Remember Jeff Klinzman? You know, the Iowa professor who responded to a tweet from Donald Trump calling Antifa out for attacking people with baseball bats by saying “yeah, I know who I’d clock with a bat” and who outright told ABC9 “I am Antifa”? He parted ways with the school in late August, but is now planning on suing Kirkland Community College and is still taking a paycheck, reported Campus Reform.

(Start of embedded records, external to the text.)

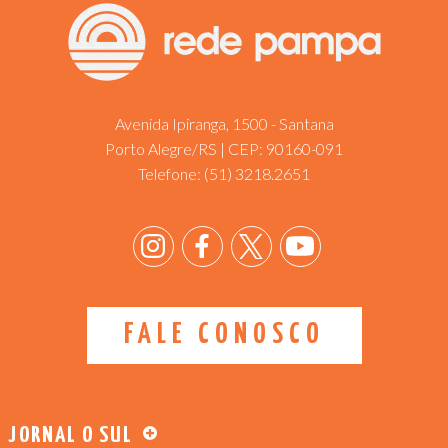
Avenida Ipiranga, 1500 - Santana
Porto Alegre/RS | CEP: 90160-091
Telefone:
(51) 3218.2651
FALE CONOSCO
JORNAL O SUL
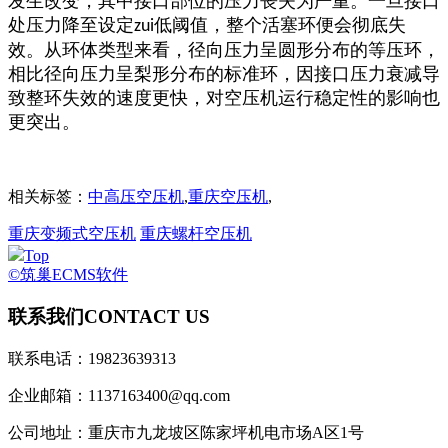
发生改变，其中接口部位的压力丧失为严重。一旦接口
处压力降至设定
低阈值，整个活塞环便会彻底失
zui
效。从环体类型来看，径向压力呈圆形分布的等压环，
相比径向压力呈梨形分布的标准环，因接口压力衰减导
致整环失效的速度更快，对空压机运行稳定性的影响也
更突出。
相关标签：
中高压空压机
,
重庆空压机
,
重庆变频式空压机
重庆螺杆空压机
Top
©筑巢ECMS软件
联系我们
CONTACT US
联系电话：19823639313
企业邮箱：1137163400@qq.com
公司地址：重庆市九龙坡区陈家坪机电市场A区1号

Klinzman had some other pretty disturbing stuff on social media, liking several Antifa-related Facebook pages and quoting a poem reading “kill them all, and bury them deep in the ground, before millions more are tortured to death” when talking about Evangelical Christians who, according to him, “fill [him] with rage, and a desire to exact revenge.”
Now, it’s weird because Kirkland Community College said it made a “decision to remove Mr. Klinzman from the classroom,” citing safety concerns, but then said “We have spoken with Mr. Klinzman this afternoon about this matter and have accepted his resignation.”
And this little incongruity here — how did someone who was removed from the classroom also resign? – is part of the professor’s planned lawsuit against the school. Klinzman said that he believes his First Amendment rights were violated and that the college communicated to him that he could resign or it would fire him. An email from the college showed that Klinzman did, in fact, resign, but he did so on the condition that he still earns his full salary of $3,624 for the 16-week semester.